BEGIN Available data

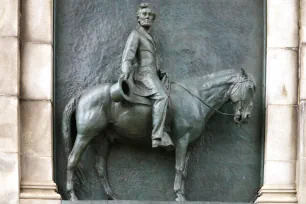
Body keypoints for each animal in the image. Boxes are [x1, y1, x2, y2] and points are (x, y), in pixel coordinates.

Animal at [62, 68, 256, 201]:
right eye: (250, 88)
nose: (246, 117)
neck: (196, 97)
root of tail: (82, 94)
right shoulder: (182, 140)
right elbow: (179, 167)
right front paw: (178, 195)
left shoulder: (190, 145)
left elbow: (185, 170)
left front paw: (182, 194)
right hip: (85, 135)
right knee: (72, 160)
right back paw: (73, 196)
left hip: (103, 139)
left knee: (100, 167)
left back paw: (112, 197)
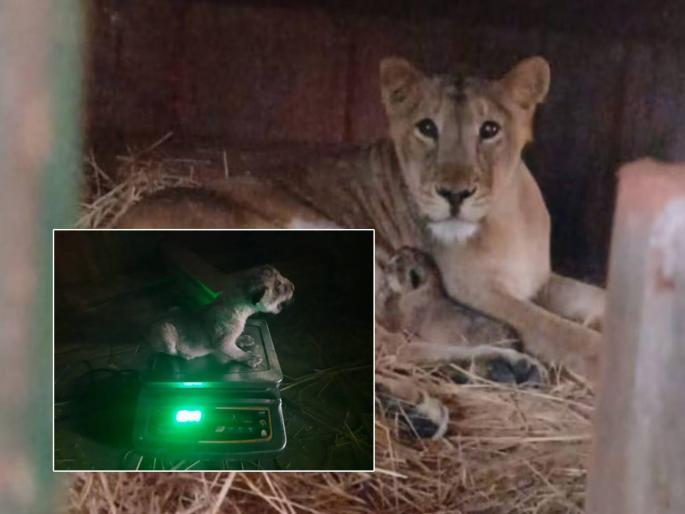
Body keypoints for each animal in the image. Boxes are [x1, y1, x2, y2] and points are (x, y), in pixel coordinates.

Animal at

END Available data

Required work:
Retype the data word for word and keep the pictures out of it.

Expected answer:
Body keypoints for each animal in the image. Boxes are [x1, y1, x2, y2] and points are (x, y), in pixel coordinates.

Animal at [62, 68, 256, 201]:
right eye: (250, 88)
nose: (246, 117)
neck: (196, 97)
root of tail: (82, 94)
right shoulder: (182, 140)
right elbow: (179, 167)
right front paw: (178, 195)
left shoulder: (190, 145)
left elbow: (185, 170)
left front paw: (182, 194)
right hip: (85, 135)
right knee: (72, 160)
right back paw: (73, 196)
left hip: (103, 139)
left knee: (100, 167)
left back paw: (112, 197)
Body keypoints for each animal in the image. Boxes are [x1, y1, x2, y2] and points are (x, y), in pixel coordinates.

Animal at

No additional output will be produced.